A Delaware police department’s new Cold Case Unit is hoping new DNA testing will solve the 1986 killing of a University of Maryland student.
The New Castle County Police Department established the two-man unit last fall. The unit’s first case is the unsolved murder of Jane Marie Prichard. Her partially-clothed body was found on Sept. 20, 1986. She was 28 when she died of a shotgun blast to her back in Blackbird State Forest near Middletown.
The Wilmington News Journal reported Sunday that evidence collected during the investigation has been sent to labs for state-of-the-art DNA testing that wasn’t available nearly three decades ago.
“We’re expecting results any day,” Detective Thomas Orzechowski told the paper.
Orzechowski and his partner, retired Sgt. Glenn Davis, called Prichard’s family to tell them they were re-examining the case.
“They were happy to hear we didn’t give up on the case and it’s still being investigated,” Orzechowski said.
“I thought it was just astounding. I was flabbergasted,” brother Keith Prichard, 59, of Maryland, told the News Journal.
Campers found the body near a trail. Jane Marie Prichard had gone to the state park as part of her thesis research for her master’s degree in biology from the University of Maryland.
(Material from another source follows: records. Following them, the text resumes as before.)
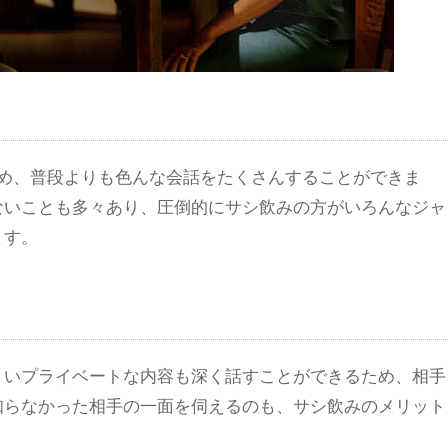
ため、普段よりも色んな会話をたくさんすることができま
ないことも多々あり、圧倒的にサシ飲みの方がいろんなジャ
ます。
くいプライベートな内容も深く話すことができるため、相手
知らなかった相手の一面を伺えるのも、サシ飲みのメリット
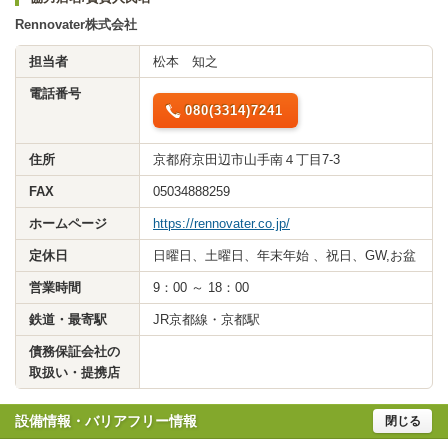
Rennovater株式会社
担当者
松本 知之
電話番号
080(3314)7241
住所
京都府京田辺市山手南４丁目7-3
FAX
05034888259
ホームページ
https://rennovater.co.jp/
定休日
日曜日、土曜日、年末年始 、祝日、GW,お盆
営業時間
9：00 ～ 18：00
鉄道・最寄駅
JR京都線・京都駅
債務保証会社の
取扱い・提携店
設備情報・バリアフリー情報
閉じる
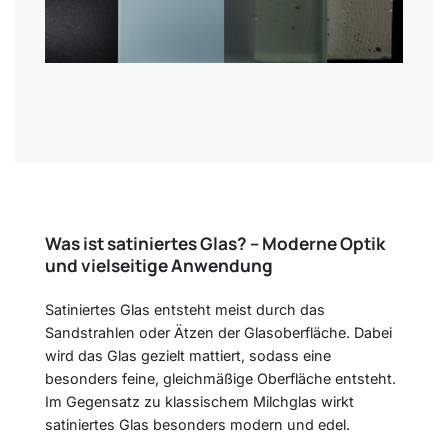
Was ist satiniertes Glas? – Moderne Optik
und vielseitige Anwendung
Satiniertes Glas entsteht meist durch das
Sandstrahlen oder Ätzen der Glasoberfläche. Dabei
wird das Glas gezielt mattiert, sodass eine
besonders feine, gleichmäßige Oberfläche entsteht.
Im Gegensatz zu klassischem Milchglas wirkt
satiniertes Glas besonders modern und edel.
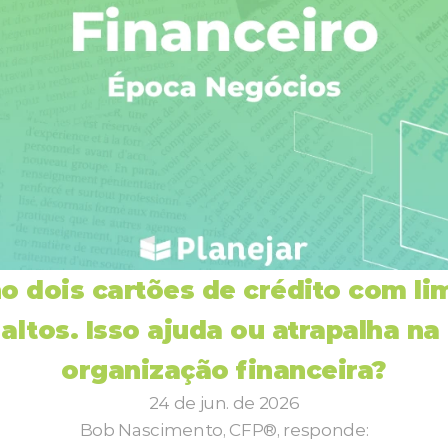
o dois cartões de crédito com lim
altos. Isso ajuda ou atrapalha na 
organização financeira?
24 de jun. de 2026
Bob Nascimento, CFP®, responde:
The paper said the forest was full of hunters the day of the murder, but investigators quickly ruled out an accidental shooting as the cause of death.
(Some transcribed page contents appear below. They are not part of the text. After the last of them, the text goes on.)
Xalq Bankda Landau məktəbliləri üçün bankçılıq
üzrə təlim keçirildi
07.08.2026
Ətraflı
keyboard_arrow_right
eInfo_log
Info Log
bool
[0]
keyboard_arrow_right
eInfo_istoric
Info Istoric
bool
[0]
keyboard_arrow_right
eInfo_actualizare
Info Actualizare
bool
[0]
The last person who saw her was a squirrel hunter who told police that he seen the woman talking to another hunter. Detectives made public a composite of that unknown hunter.
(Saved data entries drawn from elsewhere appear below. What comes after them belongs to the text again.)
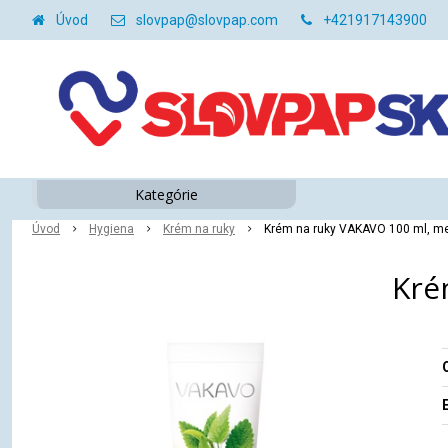
Úvod
slovpap@slovpap.com
+421917143900
Kategórie
Úvod
Hygiena
Krém na ruky
Krém na ruky VAKAVO 100 ml, m
Kré
O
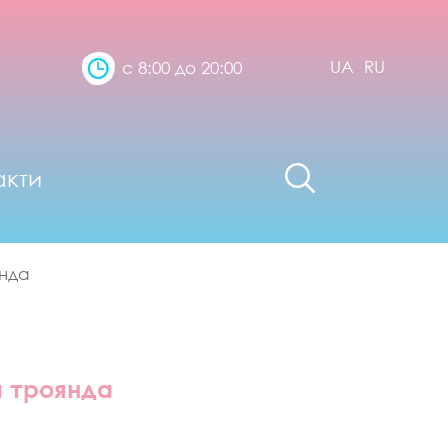
UA
RU
с 8:00 до 20:00
акти
нда
 троянда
A month after the murder, police accused the squirrel hunter of killing Prichard, citing inconsistencies in his statements to police.
Before he went to trial, the case fell apart and the charges against the squirrel hunter were dropped in August 1987. DNA tests on a hair found at the crime scene proved he could not have been the killer.
By that time police investigating the case had conducted more than 300 interviews.
They also reached a dead end as the leads from those interviews dried up, and shelved the case -- until now.